- WHAT YOU ARE ASKED TO DO -
Take the lines starting with the one containing "order: Polypodiales" and going on through the one containing "locality: In Cuba Orientali, prope", and write them out again with "name author" swapped for "authority", changing nothing else.

Data entries
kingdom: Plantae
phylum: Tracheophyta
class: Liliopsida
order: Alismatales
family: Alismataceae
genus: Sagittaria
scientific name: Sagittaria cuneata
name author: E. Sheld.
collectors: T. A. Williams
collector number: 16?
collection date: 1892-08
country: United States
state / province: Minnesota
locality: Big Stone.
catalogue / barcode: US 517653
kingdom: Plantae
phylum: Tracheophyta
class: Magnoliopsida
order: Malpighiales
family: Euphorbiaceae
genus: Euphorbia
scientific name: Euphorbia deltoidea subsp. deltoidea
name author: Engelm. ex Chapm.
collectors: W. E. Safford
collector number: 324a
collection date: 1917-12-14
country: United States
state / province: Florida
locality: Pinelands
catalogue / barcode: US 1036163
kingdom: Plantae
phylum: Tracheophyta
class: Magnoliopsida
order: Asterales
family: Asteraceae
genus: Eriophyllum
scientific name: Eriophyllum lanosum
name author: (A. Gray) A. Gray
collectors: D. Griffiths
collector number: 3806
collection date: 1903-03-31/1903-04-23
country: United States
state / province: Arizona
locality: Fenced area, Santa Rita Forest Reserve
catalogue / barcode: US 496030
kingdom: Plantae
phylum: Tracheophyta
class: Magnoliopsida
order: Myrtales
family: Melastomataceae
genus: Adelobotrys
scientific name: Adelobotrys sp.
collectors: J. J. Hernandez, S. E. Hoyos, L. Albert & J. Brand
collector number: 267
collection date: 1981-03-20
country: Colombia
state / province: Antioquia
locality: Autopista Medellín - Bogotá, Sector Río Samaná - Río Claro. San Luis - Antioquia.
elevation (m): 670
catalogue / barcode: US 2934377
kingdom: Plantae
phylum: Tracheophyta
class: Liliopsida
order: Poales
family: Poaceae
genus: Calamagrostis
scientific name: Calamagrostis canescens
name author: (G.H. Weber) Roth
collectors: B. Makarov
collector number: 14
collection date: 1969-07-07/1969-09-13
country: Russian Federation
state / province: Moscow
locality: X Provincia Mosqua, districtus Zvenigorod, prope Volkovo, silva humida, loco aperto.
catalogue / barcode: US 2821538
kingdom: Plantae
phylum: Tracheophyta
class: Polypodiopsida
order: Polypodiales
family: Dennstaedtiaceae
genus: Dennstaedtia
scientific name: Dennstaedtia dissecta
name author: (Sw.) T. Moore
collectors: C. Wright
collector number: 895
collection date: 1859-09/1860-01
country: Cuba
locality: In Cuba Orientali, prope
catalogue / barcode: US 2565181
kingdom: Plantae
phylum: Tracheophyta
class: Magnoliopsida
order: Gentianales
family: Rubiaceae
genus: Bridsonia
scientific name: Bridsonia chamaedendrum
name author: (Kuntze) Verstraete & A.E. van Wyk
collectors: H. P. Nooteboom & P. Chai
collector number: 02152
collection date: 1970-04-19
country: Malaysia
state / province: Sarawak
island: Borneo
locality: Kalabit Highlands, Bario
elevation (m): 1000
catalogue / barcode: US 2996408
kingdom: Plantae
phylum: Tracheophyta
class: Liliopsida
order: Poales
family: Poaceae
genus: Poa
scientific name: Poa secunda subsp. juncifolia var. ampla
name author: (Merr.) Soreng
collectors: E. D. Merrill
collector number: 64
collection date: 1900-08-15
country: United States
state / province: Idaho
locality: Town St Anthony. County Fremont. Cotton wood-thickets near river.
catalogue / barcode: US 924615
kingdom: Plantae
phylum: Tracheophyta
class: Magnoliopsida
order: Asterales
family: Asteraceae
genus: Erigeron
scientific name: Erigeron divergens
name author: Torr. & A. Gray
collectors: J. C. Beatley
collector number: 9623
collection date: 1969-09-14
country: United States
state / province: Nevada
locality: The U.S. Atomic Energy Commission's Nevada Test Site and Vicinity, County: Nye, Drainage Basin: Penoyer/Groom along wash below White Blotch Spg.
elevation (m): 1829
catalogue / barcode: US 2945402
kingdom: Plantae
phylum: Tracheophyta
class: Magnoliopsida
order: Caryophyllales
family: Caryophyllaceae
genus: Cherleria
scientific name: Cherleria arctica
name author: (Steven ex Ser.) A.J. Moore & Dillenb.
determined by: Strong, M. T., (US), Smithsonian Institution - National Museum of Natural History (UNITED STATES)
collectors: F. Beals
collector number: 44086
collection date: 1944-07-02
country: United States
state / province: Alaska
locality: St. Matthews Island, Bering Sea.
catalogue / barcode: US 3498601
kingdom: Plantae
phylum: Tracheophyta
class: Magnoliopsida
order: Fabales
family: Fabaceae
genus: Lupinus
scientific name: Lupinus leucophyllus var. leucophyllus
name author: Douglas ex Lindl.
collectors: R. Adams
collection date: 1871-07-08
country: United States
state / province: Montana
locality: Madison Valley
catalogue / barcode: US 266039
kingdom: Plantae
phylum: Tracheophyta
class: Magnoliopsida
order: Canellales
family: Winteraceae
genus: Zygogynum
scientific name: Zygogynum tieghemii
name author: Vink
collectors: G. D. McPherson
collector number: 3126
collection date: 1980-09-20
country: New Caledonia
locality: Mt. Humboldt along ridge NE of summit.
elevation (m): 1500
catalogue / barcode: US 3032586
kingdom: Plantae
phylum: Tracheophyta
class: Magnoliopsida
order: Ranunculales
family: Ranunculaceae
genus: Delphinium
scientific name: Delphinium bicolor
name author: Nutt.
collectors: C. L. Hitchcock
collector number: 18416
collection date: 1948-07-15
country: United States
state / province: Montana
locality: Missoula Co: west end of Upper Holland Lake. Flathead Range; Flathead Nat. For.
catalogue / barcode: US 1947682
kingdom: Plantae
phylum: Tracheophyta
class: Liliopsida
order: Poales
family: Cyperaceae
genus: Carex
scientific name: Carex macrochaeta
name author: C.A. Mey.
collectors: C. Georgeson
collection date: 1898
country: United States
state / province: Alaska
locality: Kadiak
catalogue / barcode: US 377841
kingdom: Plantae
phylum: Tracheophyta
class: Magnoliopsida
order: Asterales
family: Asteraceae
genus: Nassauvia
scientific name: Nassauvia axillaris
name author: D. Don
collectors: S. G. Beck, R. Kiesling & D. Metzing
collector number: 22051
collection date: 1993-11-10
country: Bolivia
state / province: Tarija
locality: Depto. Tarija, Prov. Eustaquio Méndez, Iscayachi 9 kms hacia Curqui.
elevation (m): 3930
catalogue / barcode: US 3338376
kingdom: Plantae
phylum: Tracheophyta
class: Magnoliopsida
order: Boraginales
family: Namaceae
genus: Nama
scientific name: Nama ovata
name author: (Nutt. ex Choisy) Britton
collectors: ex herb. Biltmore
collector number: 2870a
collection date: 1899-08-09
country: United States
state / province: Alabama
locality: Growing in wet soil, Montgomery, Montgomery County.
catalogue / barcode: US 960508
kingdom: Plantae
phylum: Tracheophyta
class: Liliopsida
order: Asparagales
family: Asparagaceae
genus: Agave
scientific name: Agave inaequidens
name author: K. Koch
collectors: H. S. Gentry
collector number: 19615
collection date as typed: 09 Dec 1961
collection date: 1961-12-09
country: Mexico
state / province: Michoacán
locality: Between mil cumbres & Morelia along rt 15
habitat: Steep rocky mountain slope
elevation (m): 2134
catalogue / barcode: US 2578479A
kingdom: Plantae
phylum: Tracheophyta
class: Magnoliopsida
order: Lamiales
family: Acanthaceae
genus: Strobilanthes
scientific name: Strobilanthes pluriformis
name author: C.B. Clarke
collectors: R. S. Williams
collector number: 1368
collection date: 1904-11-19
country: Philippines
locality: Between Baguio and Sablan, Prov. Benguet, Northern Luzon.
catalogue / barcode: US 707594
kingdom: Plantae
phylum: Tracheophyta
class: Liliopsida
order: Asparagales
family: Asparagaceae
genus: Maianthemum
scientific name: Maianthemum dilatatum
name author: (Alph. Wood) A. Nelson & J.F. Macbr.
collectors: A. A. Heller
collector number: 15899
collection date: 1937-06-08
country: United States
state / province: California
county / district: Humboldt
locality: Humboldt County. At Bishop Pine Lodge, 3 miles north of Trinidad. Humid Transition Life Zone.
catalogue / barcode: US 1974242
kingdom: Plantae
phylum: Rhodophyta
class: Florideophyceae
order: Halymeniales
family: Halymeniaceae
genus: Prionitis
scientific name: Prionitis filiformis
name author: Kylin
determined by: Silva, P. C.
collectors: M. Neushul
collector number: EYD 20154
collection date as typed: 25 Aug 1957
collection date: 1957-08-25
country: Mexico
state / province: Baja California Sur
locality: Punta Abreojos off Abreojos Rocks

- COMPLETE ANSWER -
order: Polypodiales
family: Dennstaedtiaceae
genus: Dennstaedtia
scientific name: Dennstaedtia dissecta
authority: (Sw.) T. Moore
collectors: C. Wright
collector number: 895
collection date: 1859-09/1860-01
country: Cuba
locality: In Cuba Orientali, prope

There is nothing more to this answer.